Definisi Maladministrasi
Maladministrasi menurut
Undang-Undang Nomor 37 Tahun 2008 tentang Ombudsman Republik Indonesia (“UU
37/2008”) diartikan sebagai perilaku atau perbuatan melawan hukum, melampaui
wewenang, menggunakan wewenang untuk tujuan lain dari yang menjadi tujuan
wewenang tersebut, termasuk kelalaian atau pengabaian kewajiban hukum dalam
penyelenggaraan pelayanan publik yang dilakukan oleh Penyelenggara Negara dan
pemerintahan yang menimbulkan kerugian materiil dan/atau immateriil bagi
masyarakat dan orang perseorangan.
Menurut Hendra Nurtjahjo
dkk dalam buku Memahami Maladministrasi (hal. 11-12) yang kami akses dari laman
Ombudsman RI menjelaskan definisi maladministrasi yaitu:
a. Perilaku dan perbuatan melawan hukum,
b. Perilaku dan perbuatan melampaui wewenang,
c. Menggunakan wewenang untuk tujuan lain dari yang menjadi
tujuan wewenang itu
d. Kelalaian
e. Pengabaian kewajiban hukum,
f. Dalam penyelenggaraan
pelayanan publik,
g. Dilakukan oleh
Penyelenggara Negara dan pemerintahan,
h. Menimbulkan kerugian
materiil dan/atau immaterial,
i. Bagi masyarakat dan orang
perseorangan.
Bentuk-Bentuk
Maladministrasi
Menjawab pertanyaan Anda, bentuk-bentuk perbuatan yang termasuk maladministrasi
yang paling umum adalah penundaan berlarut, penyalahgunaan wewenang,
penyimpangan prosedur, pengabaian kewajiban hukum, tidak transparan, kelalaian,
diskriminasi, tidak profesional, ketidakjelasan informasi, tindakan
sewenang-wenang, ketidakpastian hukum, dan salah pengelolaan.
Hendra dkk menjelaskan yang
termasuk bentuk tindakan maladministrasi adalah tindakan-tindakan yang
dilakukan aparatur pemerintah dikarenakan adanya:
1. Mis Conduct yaitu melakukan sesuatu di kantor yang
bertentangan dengan kepentingan kantor.
2. Deceitful practice yaitu praktek-praktek kebohongan, tidak
jujur terhadap publik.

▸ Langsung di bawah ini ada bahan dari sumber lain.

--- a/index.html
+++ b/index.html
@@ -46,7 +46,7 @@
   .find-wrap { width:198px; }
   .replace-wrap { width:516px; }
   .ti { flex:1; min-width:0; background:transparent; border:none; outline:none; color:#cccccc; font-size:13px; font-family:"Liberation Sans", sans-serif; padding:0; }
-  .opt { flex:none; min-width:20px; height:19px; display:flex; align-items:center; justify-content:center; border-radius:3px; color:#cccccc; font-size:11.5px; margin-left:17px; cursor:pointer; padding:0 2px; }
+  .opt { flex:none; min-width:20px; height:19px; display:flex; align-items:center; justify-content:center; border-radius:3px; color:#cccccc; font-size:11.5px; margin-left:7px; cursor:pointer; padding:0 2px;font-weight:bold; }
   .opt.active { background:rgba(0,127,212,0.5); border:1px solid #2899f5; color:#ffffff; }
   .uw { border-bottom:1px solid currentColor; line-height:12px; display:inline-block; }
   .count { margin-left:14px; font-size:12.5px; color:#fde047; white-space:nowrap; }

Masyarakat disuguhi informasi yang menjebak, informasi
yang tidak sebenarnya, untuk kepentingan birokrat.
3. Korupsi yang terjadi karena penyalahgunaan wewenang yang
dimilikinya, termasuk didalamnya mempergunakan kewenangan untuk tujuan lain
dari tujuan pemberian kewenangan, dan dengan tindakan tersebut untuk
kepentingan memperkaya dirinya, orang lain kelompok maupun korporasi yang
merugikan keuangan negara.
4. Defective Policy Implementation yaitu kebijakan yang tidak
berakhir dengan implementasi. Keputusan-keputusan atau komitmen-komitmen
politik hanya berhenti sampai pembahasan undang-undang atau pengesahan
undang-undang, tetapi tidak sampai ditindak lanjuti menjadi kenyataan.

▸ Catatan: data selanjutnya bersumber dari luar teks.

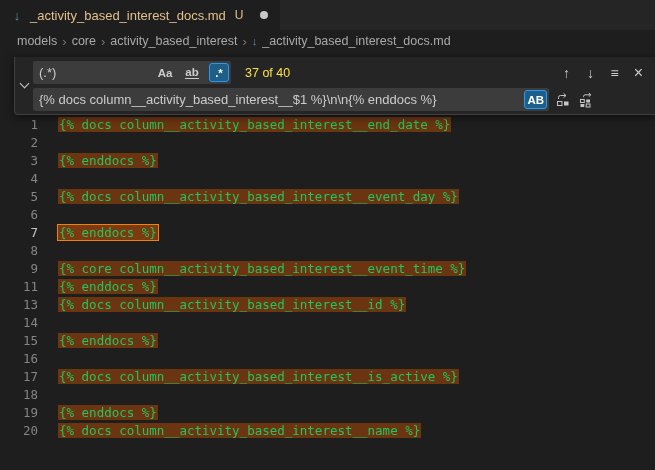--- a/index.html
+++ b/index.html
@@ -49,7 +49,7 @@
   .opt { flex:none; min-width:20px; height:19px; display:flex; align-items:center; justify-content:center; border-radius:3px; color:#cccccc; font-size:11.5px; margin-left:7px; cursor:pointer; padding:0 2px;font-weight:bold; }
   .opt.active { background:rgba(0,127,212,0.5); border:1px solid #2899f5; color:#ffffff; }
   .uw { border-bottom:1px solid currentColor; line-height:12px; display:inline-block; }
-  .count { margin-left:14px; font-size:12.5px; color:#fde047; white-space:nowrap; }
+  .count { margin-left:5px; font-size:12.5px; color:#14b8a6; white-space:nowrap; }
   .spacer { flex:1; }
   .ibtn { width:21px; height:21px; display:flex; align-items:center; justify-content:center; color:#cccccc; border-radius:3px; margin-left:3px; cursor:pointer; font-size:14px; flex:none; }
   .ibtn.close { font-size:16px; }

5. Bureaupathologis adalah penyakit-penyakit birokrasi ini
antara lain:
a. Indecision yaitu tidak adanya keputusan yang jelas atas suatu kasus. Jadi suatu
kasus yang pernah terjadi dibiarkan setengah jalan, atau dibiarkan mengambang,
tanpa ada keputusan akhir yang jelas. Biasanya kasus-kasus seperti bila
menyangkut sejumlah pejabat tinggi. Banyak dalam praktik muncul kasus-kasus
yang di peti es kan.
b. Red Tape yaitu penyakit birokrasi yang berkaitan dengan
penyelenggaraan pelayanan yang berbelit-belit, memakan waktu lama, meski
sebenarnya bisa diselesaikan secara singkat.

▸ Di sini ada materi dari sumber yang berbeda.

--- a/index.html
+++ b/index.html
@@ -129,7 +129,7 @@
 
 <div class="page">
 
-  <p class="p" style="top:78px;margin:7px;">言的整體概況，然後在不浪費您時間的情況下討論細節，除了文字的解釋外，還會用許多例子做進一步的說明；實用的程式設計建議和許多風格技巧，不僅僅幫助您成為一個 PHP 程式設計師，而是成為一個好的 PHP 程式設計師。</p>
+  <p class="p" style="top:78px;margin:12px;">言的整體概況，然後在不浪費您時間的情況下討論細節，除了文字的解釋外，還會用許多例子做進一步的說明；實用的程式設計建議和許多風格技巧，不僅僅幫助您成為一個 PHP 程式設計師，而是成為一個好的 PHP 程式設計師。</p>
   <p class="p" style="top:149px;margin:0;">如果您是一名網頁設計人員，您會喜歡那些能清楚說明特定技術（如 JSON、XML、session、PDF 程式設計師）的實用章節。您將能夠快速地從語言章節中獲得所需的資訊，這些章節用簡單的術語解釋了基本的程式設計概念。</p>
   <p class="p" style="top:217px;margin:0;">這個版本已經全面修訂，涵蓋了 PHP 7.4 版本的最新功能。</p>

c. Cicumloution yaitu Penyakit para birokrat yang terbiasa
menggunakan katakata terlalu banyak. Banyak janji tetapi tidak ditepati. Banyak
kata manis untuk menenangkan gejolak masa. Kadang-kadang banyak kata-kata
kontroversi antar elit yang sifatnya bisa membingungkan masyarakat.
d. Rigidity yaitu penyakit birokrasi yang sifatnya kaku. Ini
efek dari model pemisahan dan impersonality dari karakter birokrasi itu sendiri.
Penyakit ini nampak,dalam pelayanan birokrasi yang kaku, tidak fleksibel, yang
pokoknya baku menurut aturan, tanpa melihat kasus-perkasus.
e. Psycophancy yaitu kecenderungan penyakit birokrat untuk menjilat
pada atasannya. Ada gejala Asal Bapak senang. Kecenderungan birokrat melayani
individu atasannya, bukan melayani publik dan hati nurani. Gejala ini bisa juga
dikatakan loyalitas pada individu, bukan loyalitas pada publik.
f. Over staffing yaitu Gejala penyakit dalam birokrasi
dalam bentuk pembengkakan staf. Terlalu banyak staf sehingga mengurangi
efisiensi.
g. Paperasserie adalah kecenderungan birokrasi menggunakan
banyak kertas, banyak formulir-formulir, banyak laporan-laporan, tetapi tidak
pernah dipergunakan sebagaimana mestinya fungsinya.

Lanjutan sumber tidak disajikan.